Collection entries
====
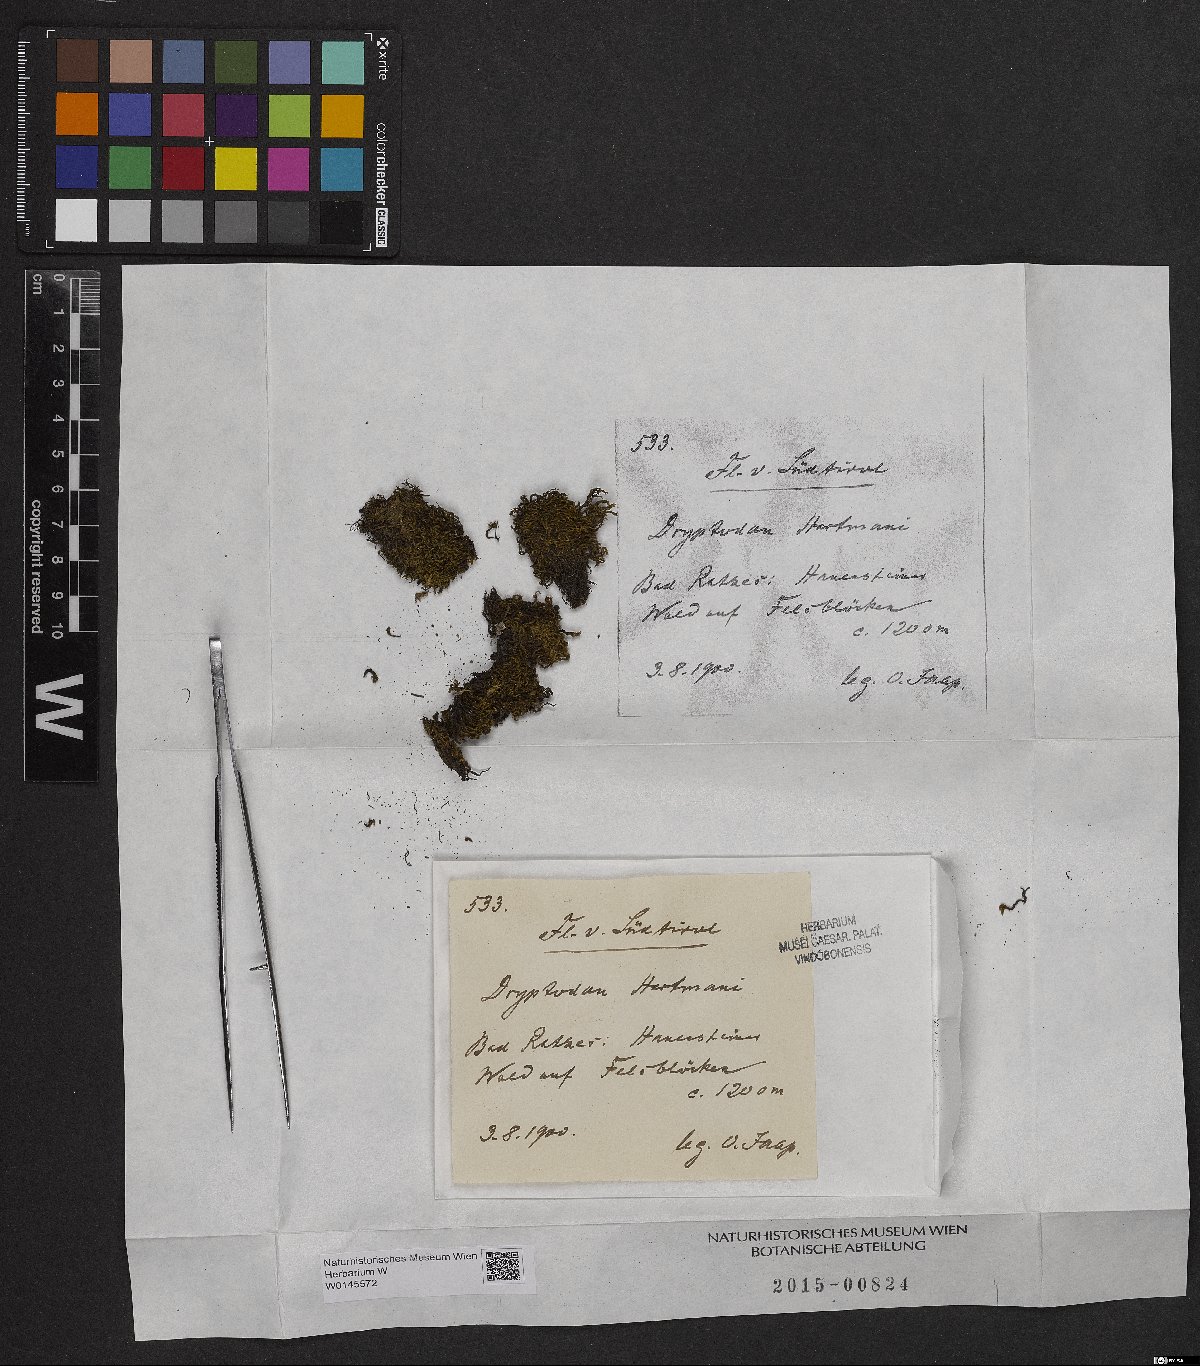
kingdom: Plantae
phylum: Bryophyta
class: Bryopsida
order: Grimmiales
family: Grimmiaceae
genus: Grimmia
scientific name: Grimmia hartmanii
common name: Hartman's grimmia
====
Copy out the lines above word for word, omitting the picture.

TASK RESPONSE –
kingdom: Plantae
phylum: Bryophyta
class: Bryopsida
order: Grimmiales
family: Grimmiaceae
genus: Grimmia
scientific name: Grimmia hartmanii
common name: Hartman's grimmia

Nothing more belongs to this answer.